Frequently asked questions
- What is Sharjah Customs?
- It's the customs authority of the emirate of Sharjah, working under the UAE federal customs framework. It handles clearance at Mina Khalid, Khor Fakkan Port, Hamriyah Port, the Sharjah International Airport cargo terminals and the Al Hayl border.
- Is Khor Fakkan a Sharjah port?
- Yes. Khor Fakkan is a deep-water port on the UAE's Indian Ocean coast, sitting outside the Strait of Hormuz, and Sharjah Customs runs it. It's one of the largest container transhipment hubs in the region and a genuine alternative when you'd rather not route through the Gulf-facing ports.
- Does my Dubai Customs registration cover Sharjah?
- No, and this trips people up constantly. Each emirate runs its own customs authority. To clear anything through Sharjah ports, the airport or the border, you need a separate Sharjah Customs registration.
- How much does Sharjah Customs registration cost?
- Around AED 120 for new registration. Annual renewal runs AED 200 to AED 1,000 depending on business type — clearing agents sit at the top of that range.
- How long does Sharjah Customs registration take?
- Usually 1 to 3 business days once you've submitted a complete application. When it drags, it's almost always a missing or expired supporting document holding things up.
- Is Hamriyah Free Zone a designated zone?
- Yes. Hamriyah Free Zone is listed as a designated zone for UAE VAT under the Federal Tax Authority framework. Goods sitting inside the zone are out of scope for UAE VAT and outside UAE customs territory for duty — that only changes when they leave the zone for domestic consumption.

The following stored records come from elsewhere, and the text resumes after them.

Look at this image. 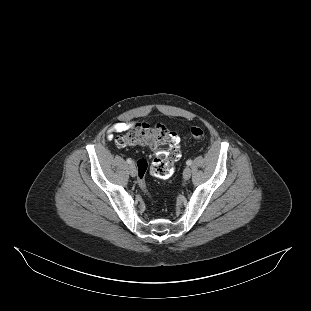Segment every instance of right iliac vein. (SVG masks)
Masks as SVG:
<instances>
[{
  "label": "right iliac vein",
  "mask_w": 311,
  "mask_h": 311,
  "mask_svg": "<svg viewBox=\"0 0 311 311\" xmlns=\"http://www.w3.org/2000/svg\"><path fill=\"white\" fill-rule=\"evenodd\" d=\"M129 173H130V175H131L132 177H135V176H136L137 171H136V167H135L134 164H131V165L129 166Z\"/></svg>",
  "instance_id": "right-iliac-vein-1"
}]
</instances>
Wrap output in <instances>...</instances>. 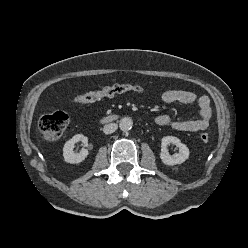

- Can a free zone company import through Sharjah ports?
- Yes — Hamriyah Free Zone, SAIF Zone and Sharjah Media City entities all use Sharjah ports routinely. Mainland and free zone companies both need Sharjah Customs registration either way. What changes is the workflow: goods bound for the zone get designated-zone treatment, goods bound for the mainland get cleared for consumption.